[lbo-talk] T. L. Friedman explains 'Globalization 3.0'

Carl Remick carlremick at hotmail.com
Wed Apr 6 07:42:31 PDT 2005


The regrettably irrepressible Thomas L. Friedman is back with another heaping serving of world explication -- _The World Is Flat: A Brief History of the Twenty-First Century_ -- examining all the "releases" of globalization that have been experienced in the last 500 years. TLF's first lie is his title, since the book runs 488 pages, making it no "brief" history at all -- especially for a writer as punishing to read as TLF.

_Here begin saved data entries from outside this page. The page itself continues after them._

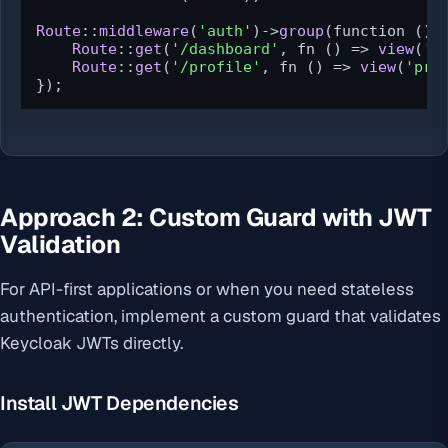
Route
::
middleware
(
'auth'
)->
group
(function () {
Route
::
get
(
'/dashboard'
, fn () => 
view
(
'd
Route
::
get
(
'/profile'
, fn () => 
view
(
'pro
});
Approach 2: Custom Guard with JWT
Validation
For API-first applications or when you need stateless
authentication, implement a custom guard that validates
Keycloak JWTs directly.
Install JWT Dependencies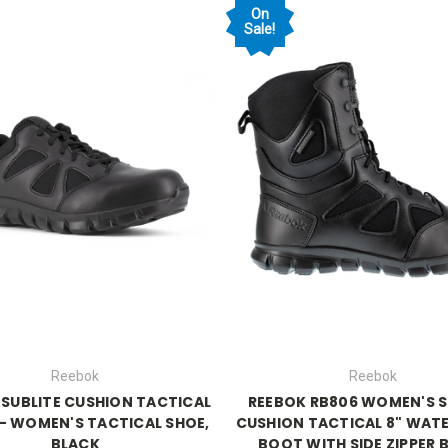
On
Sale!
Reebok
Reebok
 SUBLITE CUSHION TACTICAL
REEBOK RB806 WOMEN'S S
 - WOMEN'S TACTICAL SHOE,
CUSHION TACTICAL 8" WAT
BLACK
BOOT WITH SIDE ZIPPER 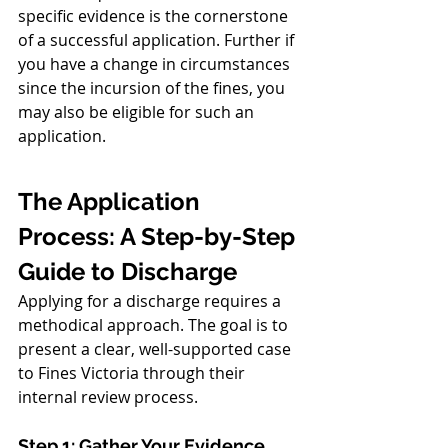
specific evidence is the cornerstone 
of a successful application. Further if 
you have a change in circumstances 
since the incursion of the fines, you 
may also be eligible for such an 
application. 
The Application 
Process: A Step-by-Step 
Guide to Discharge
Applying for a discharge requires a 
methodical approach. The goal is to 
present a clear, well-supported case 
to Fines Victoria through their 
internal review process.
Step 1: Gather Your Evidence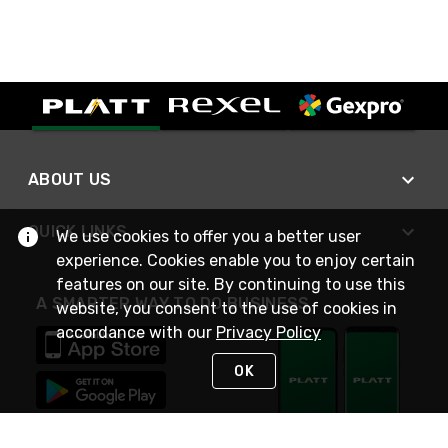
ABOUT US
QUICK LINKS
We use cookies to offer you a better user
experience. Cookies enable you to enjoy certain
features on our site. By continuing to use this
A SMARTER WAY TO DO BUSINESS
website, you consent to the use of cookies in
accordance with our
Privacy Policy
OK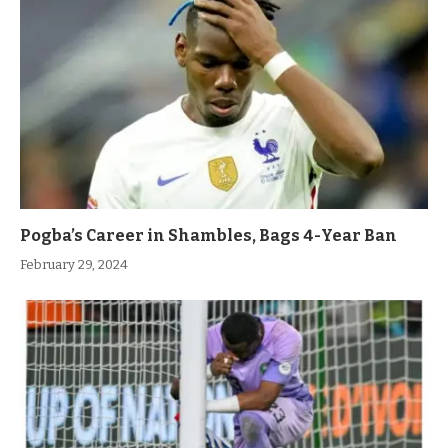
Pogba’s Career in Shambles, Bags 4-Year Ban
February 29, 2024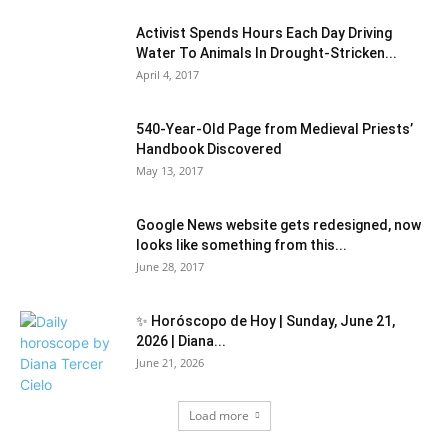
Activist Spends Hours Each Day Driving
Water To Animals In Drought-Stricken...
April 4, 2017
540-Year-Old Page from Medieval Priests’
Handbook Discovered
May 13, 2017
Google News website gets redesigned, now
looks like something from this...
June 28, 2017
✨ Horóscopo de Hoy | Sunday, June 21,
2026 | Diana...
June 21, 2026
Load more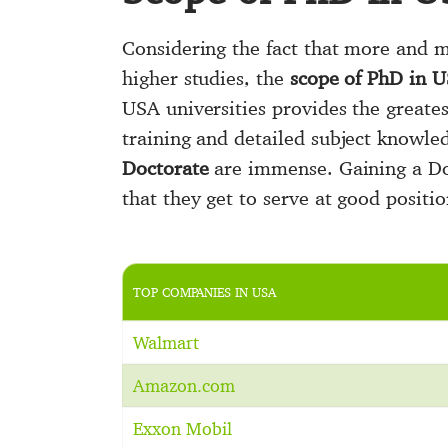
Considering the fact that more and mo
higher studies, the
scope of PhD in 
USA universities provides the greates
training and detailed subject knowle
Doctorate
are immense. Gaining a Doc
that they get to serve at good posit
TOP COMPANIES IN USA
Walmart
Amazon.com
Exxon Mobil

Fortunately the Washington Post managed to secure a book reviewer, Warren Bass, who does not find perusing TLF as painful as getting dragged across broken glass; in fact, he speaks of TLF's "eloquent columns." Yet even Bass is flummoxed by TLF's relentless fantasy-based view of the world. Review at <http://www.washingtonpost.com/wp-dyn/articles/A17314-2005Mar31.html>

One of the more interesting references in this piece is to a new, cutesy conceit of TLF called the "Dell Theory of Conflict Prevention," i.e.: "No two countries that are both part of a major global supply chain, like Dell's, will ever fight a war against each other as long as they are both part of the same global supply chain." TLF's earlier version of this idiocy (which Bass does not identify) was called the "Golden Arches Theory of Conflict Prevention" in Friedman's 1999 _The Lexus and the Olive Tree_. The Golden Arches Theory noted that "no two countries that both had McDonald's had fought a war against each other since each got its McDonald's." This theory was invalidated in a major way when NATO waged war on Serbia.

TLF, of course, never learns. Neither does anyone who reads his books.